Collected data
__________
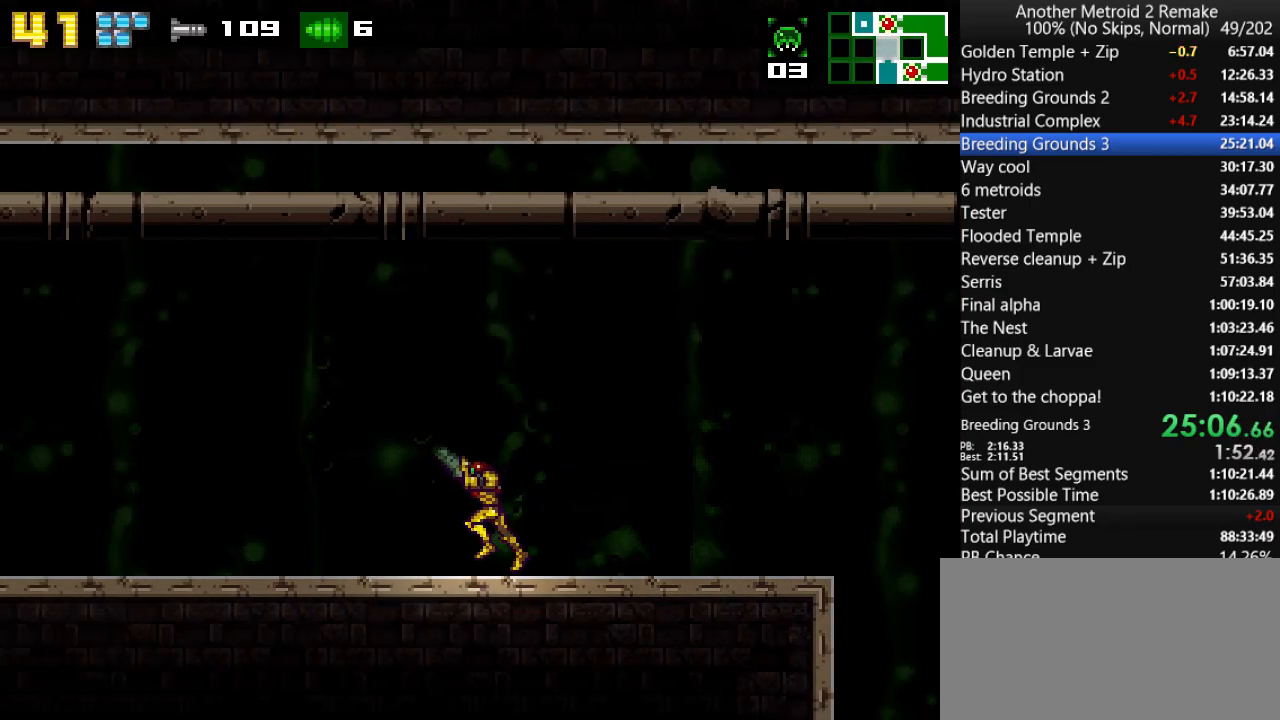
{"keys": ["left"], "events": [[433, "up", "up"]]}
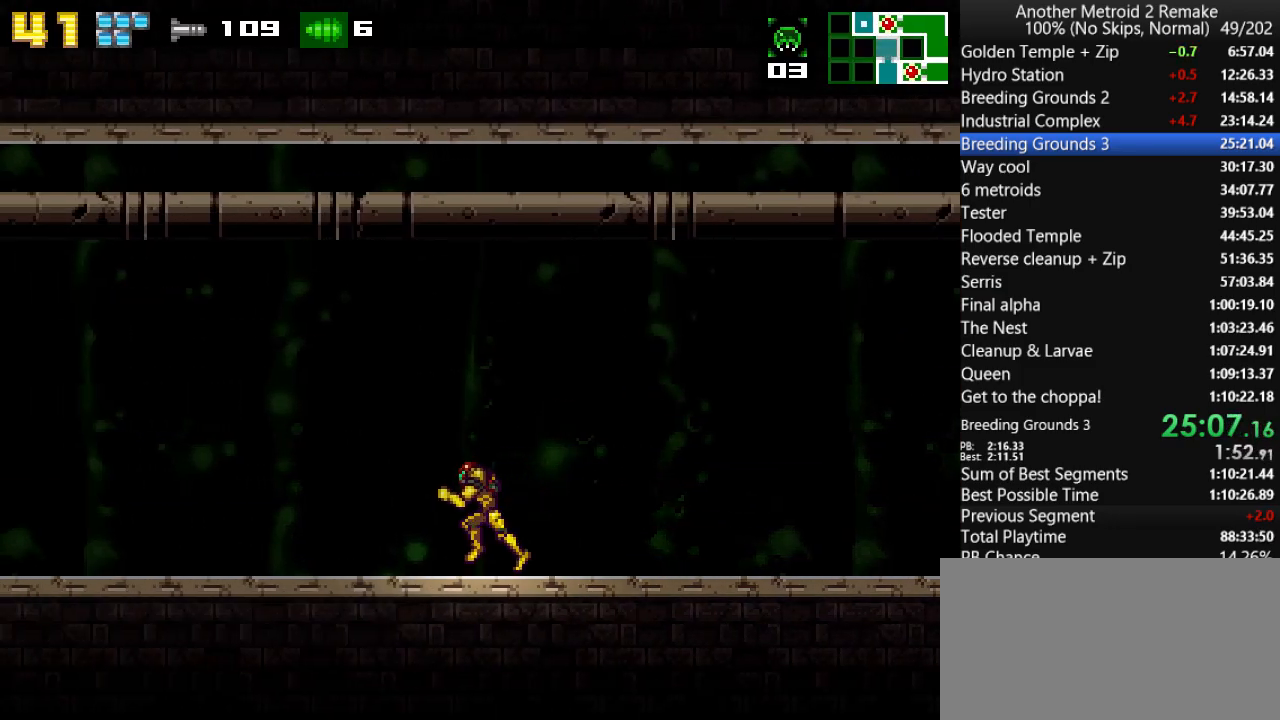
{"keys": ["fire", "left"], "events": [[500, "fire", "down"]]}
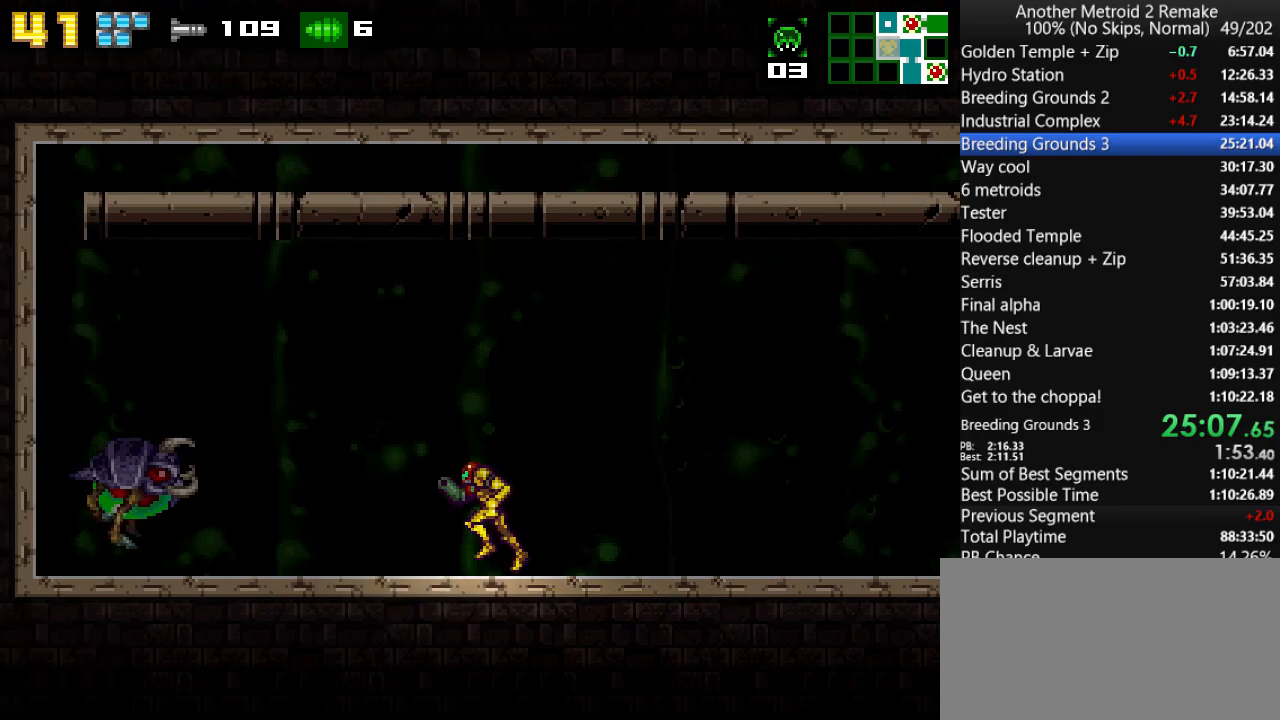
{"keys": ["right", "toggle", "up"], "events": [[67, "fire", "up"], [250, "down", "down"], [283, "left", "up"], [417, "up", "down"], [450, "down", "up"], [483, "right", "down"], [483, "toggle", "down"]]}
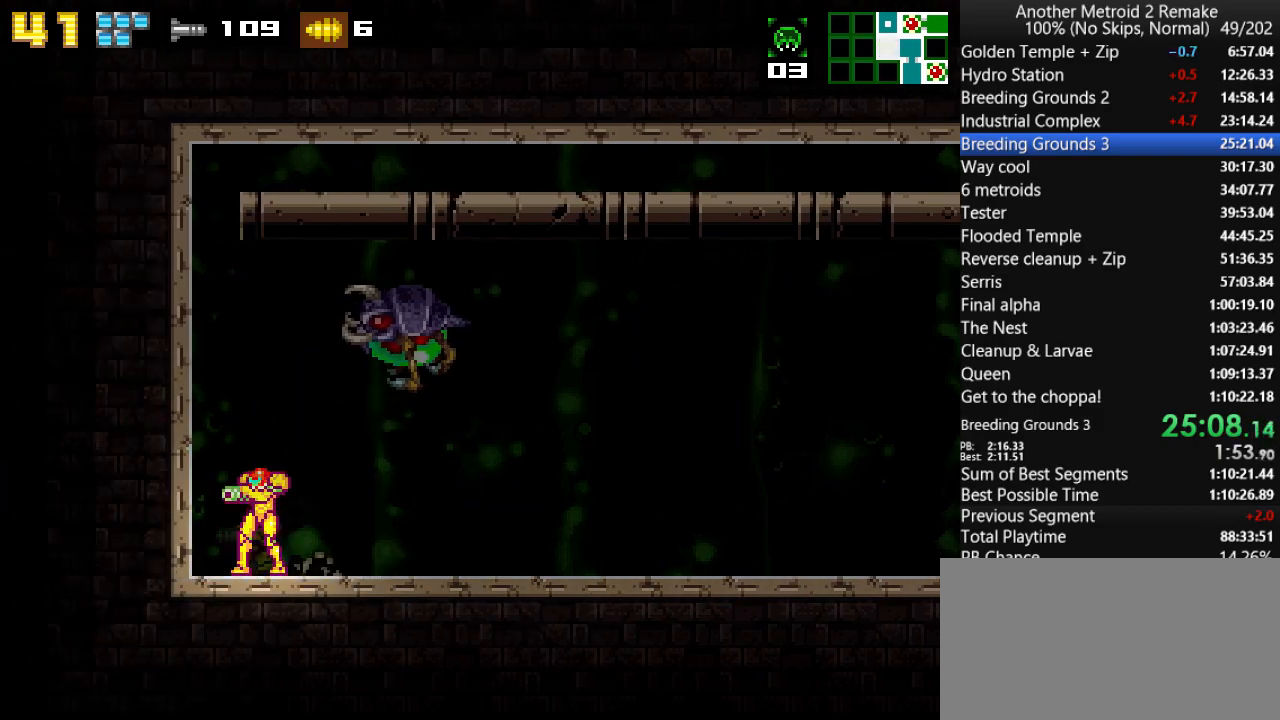
{"keys": ["fire"], "events": [[117, "fire", "down"], [217, "right", "up"], [217, "up", "up"], [250, "fire", "up"], [350, "toggle", "up"], [483, "fire", "down"]]}
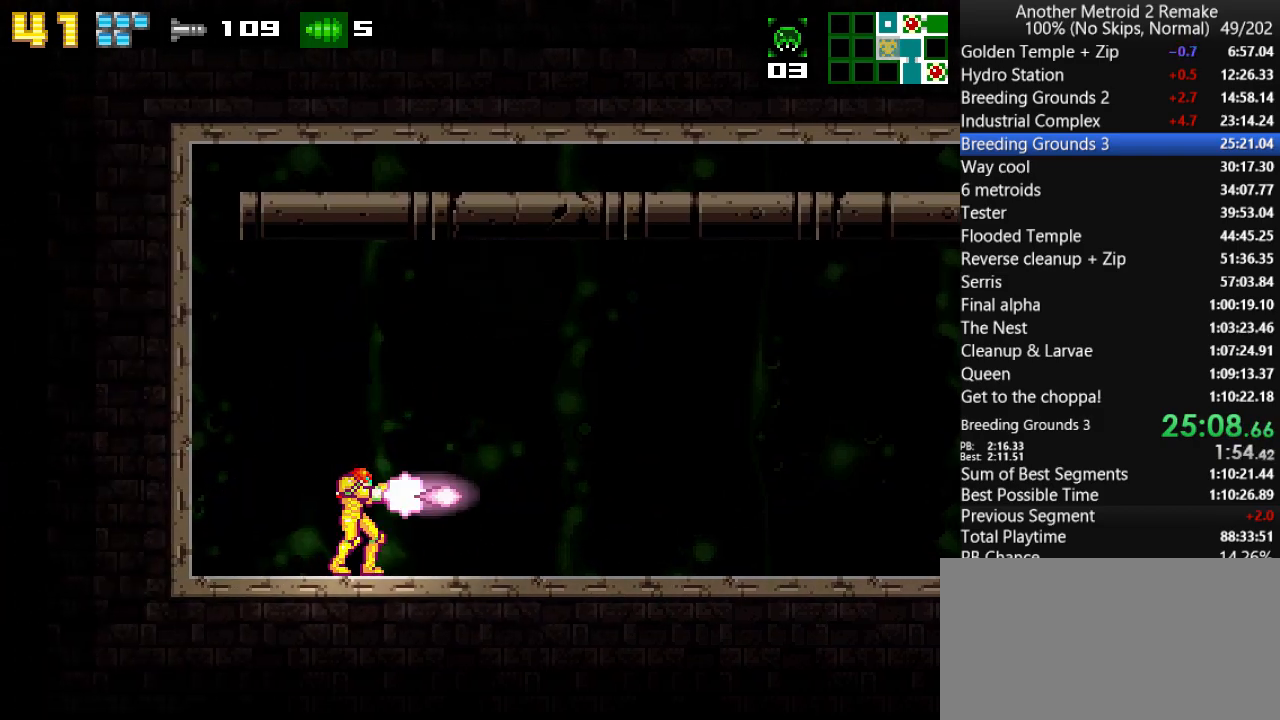
{"keys": ["left"], "events": [[100, "fire", "up"], [100, "toggle", "down"], [267, "fire", "down"], [333, "left", "down"], [400, "fire", "up"], [433, "toggle", "up"]]}
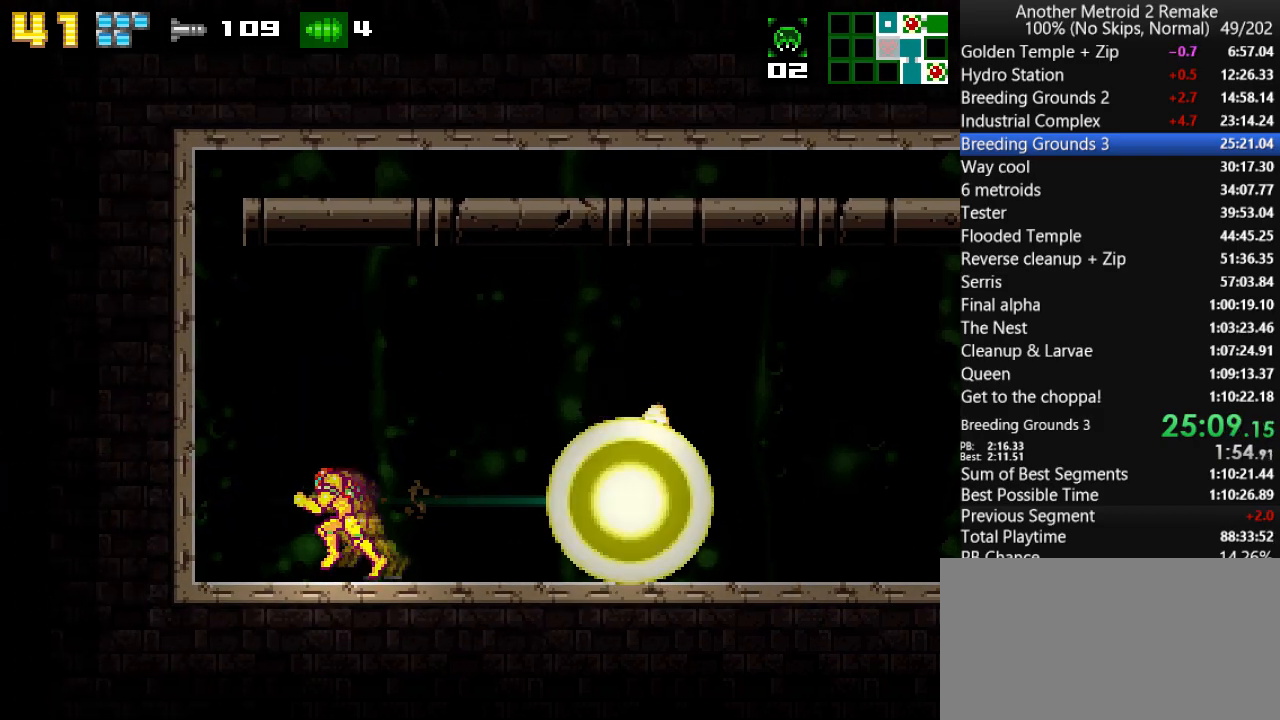
{"keys": ["jump", "morph", "right"], "events": [[200, "jump", "down"], [417, "right", "down"], [450, "left", "up"], [450, "morph", "down"]]}
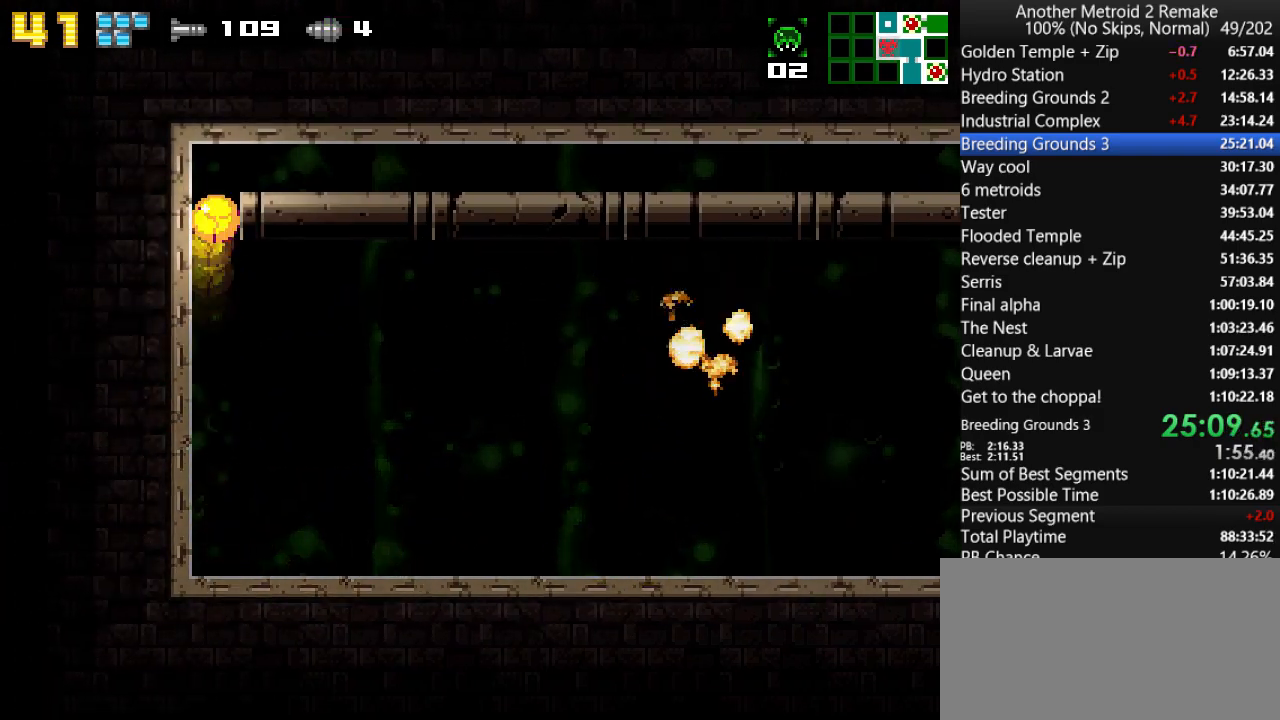
{"keys": ["right"], "events": [[117, "morph", "up"], [150, "jump", "up"], [183, "right", "up"], [250, "jump", "down"], [283, "jump", "up"], [283, "right", "down"]]}
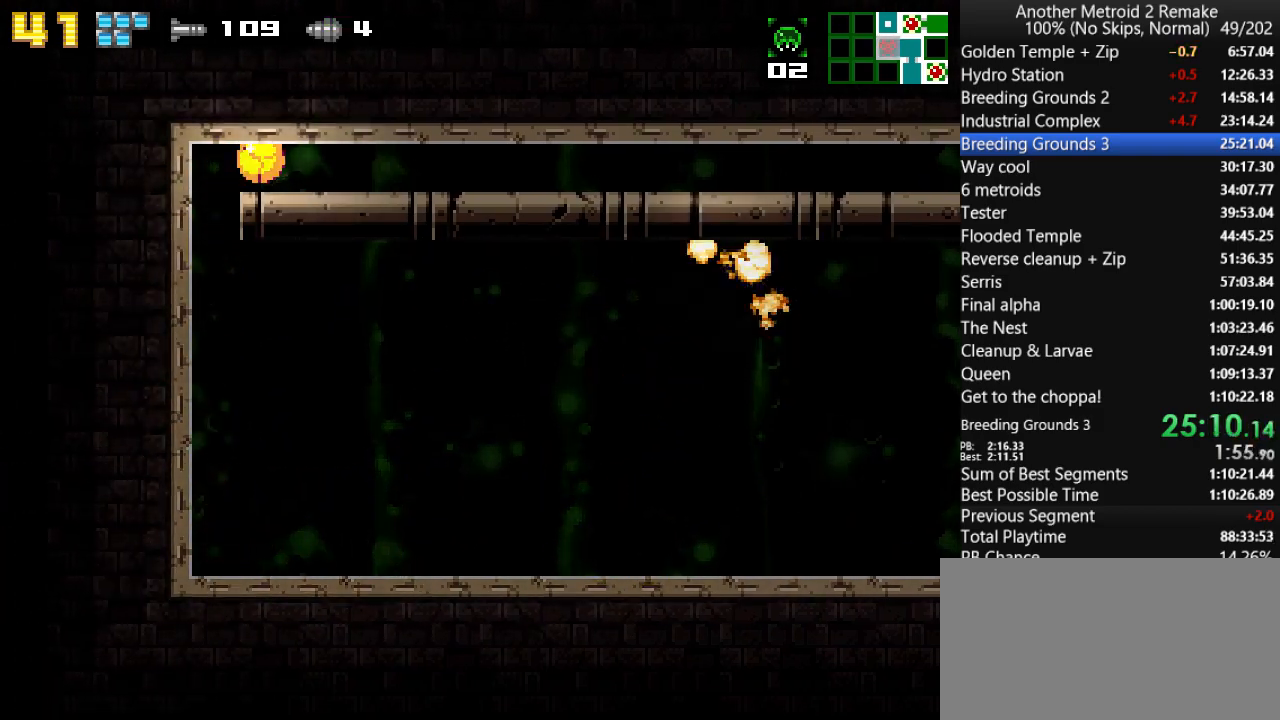
{"keys": ["right"], "events": []}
__________
The exercise is to copy out every line above that has the word "jump" in it.

{"keys": ["jump", "morph", "right"], "events": [[200, "jump", "down"], [417, "right", "down"], [450, "left", "up"], [450, "morph", "down"]]}
{"keys": ["right"], "events": [[117, "morph", "up"], [150, "jump", "up"], [183, "right", "up"], [250, "jump", "down"], [283, "jump", "up"], [283, "right", "down"]]}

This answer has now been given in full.